JERUSALEM (AP) – A three-story wedding hall where hundreds of people were dancing collapsed Thursday night, killing at least 15 and injuring more than 200 others, police said. It appeared to be an accident, not a terror attack.

The injured were rushed to hospitals, while dozens more remained trapped under huge concrete slabs and metal wreckage. Amid signs of life, rescuers worked feverishly to reach them.

About 700 people were dancing at a reception at the Versailles wedding hall when the building collapsed, witnesses said.



”People were flying through the air, the orchestra, the loudspeakers, everything fell,” said Efraim Rino, his voice choking as he told Israel television that some of the victims were his relatives.

Jerusalem police commander Miki Levy said it it was ”absolutely not” a terrorist attack. He said the collapse was due to a ”structural failure.” Eyewitnesses interviewed by Israeli radio stations did not talk of an explosion.



Levy said 247 victims had been taken to Jerusalem hospitals and that several were killed – though he did no say how many. Israeli media quoted police as saying that 15 people were killed.

He said rescue efforts continued nonstop with a special Israeli army rescue unit that has been sent abroad in the past to dig out earthquake victims working at the scene.

Meir Harel, a fire department official, said rescue services were not set up for a disaster of this scope, even though emergency rooms have procedures in place for large terror attacks.

Israel radio reported that a convoy of ambulances was heading to Jerusalem from other parts of the country, and broadcast appeals to Jerusalem hospital employees to report to their workplaces immediately. The Magen David Adom emergency service appealed for blood donations.

The wedding was taking place on the top floor of the building, and the other two floors were not being used, Levy said.

Sara Pinhas, a relative of the groom, said dancers had lifted the father of the bride on a chair when suddenly he fell, ”and then we felt the whole building collapse, everything fell down. We managed to climb down the side of the building,” she said.

”People were dancing and all of a sudden the dance floor collapsed, and all the tables around it fell through,” Rami Mordechai, who was at the wedding, told Israel television.

The center of the top floor collapsed suddenly, witnesses said.
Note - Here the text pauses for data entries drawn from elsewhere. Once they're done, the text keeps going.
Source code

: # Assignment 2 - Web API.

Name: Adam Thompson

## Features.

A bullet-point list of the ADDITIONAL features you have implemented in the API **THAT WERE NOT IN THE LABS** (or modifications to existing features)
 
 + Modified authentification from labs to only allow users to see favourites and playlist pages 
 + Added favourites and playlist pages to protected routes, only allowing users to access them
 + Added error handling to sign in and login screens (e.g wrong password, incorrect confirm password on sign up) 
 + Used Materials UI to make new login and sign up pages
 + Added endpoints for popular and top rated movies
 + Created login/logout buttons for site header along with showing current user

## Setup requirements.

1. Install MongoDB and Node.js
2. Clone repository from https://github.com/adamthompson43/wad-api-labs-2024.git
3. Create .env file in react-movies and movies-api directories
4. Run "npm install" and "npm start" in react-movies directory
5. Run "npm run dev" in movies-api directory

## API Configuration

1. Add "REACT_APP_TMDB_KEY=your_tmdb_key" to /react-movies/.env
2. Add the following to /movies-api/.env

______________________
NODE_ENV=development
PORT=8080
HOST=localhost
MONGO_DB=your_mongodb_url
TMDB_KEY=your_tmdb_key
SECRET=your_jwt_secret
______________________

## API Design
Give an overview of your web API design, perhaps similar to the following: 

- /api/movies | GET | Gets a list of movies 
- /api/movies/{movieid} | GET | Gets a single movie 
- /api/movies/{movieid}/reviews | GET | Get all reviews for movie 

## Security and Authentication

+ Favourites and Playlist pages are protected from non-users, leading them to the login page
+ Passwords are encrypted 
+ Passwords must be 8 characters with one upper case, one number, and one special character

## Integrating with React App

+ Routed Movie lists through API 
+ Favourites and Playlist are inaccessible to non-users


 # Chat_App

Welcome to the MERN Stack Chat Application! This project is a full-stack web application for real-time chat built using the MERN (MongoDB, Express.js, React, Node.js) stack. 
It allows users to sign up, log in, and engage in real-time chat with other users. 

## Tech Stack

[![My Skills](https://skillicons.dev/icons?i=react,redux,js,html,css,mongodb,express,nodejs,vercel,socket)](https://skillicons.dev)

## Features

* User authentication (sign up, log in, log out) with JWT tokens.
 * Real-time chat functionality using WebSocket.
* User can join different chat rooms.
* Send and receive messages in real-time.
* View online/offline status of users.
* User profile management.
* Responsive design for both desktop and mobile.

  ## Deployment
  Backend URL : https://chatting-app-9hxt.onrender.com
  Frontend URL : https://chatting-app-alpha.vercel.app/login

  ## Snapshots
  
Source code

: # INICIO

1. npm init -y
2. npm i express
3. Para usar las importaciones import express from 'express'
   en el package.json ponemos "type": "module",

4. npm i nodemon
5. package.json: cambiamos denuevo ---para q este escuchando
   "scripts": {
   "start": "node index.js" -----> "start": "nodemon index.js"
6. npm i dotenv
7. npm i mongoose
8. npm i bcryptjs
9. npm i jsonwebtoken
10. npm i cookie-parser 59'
The concrete structure crashed through the floors below, leaving a gaping, three-story hole with metal reinforcement cables hanging at twisted angles from the sides.

After the collapse, the front of the hall was eerily intact, with the name of the wedding hall still illuminated in large, blue letters.

Victims pulled from the rubble were lined up on stretchers awaiting ambulances to take them to hospitals. Many appeared unconscious, and most were bleeding.

Relatives, some covered with blood, gathered in front of Jerusalem hospitals, desperately seeking updated reports on their injured loved ones. Others said they helped pull people out of the wreckage before they were taken to the hospitals themselves. Hospital doctors said there were many children among the injured, including a 3-month-old baby.

The bride was taken to Bikur Holim hospital in downtown Jerusalem, where a doctor said she was apparently not seriously injured.

Jerusalem police have been on alert for bomb attacks by extremist Palestinians during eight months of Israel-Palestinian violence. Earlier Thursday, Tel Aviv police closed off the central bus station in Tel Aviv for five hours, after reports that Palestinians were planning a bomb attack there.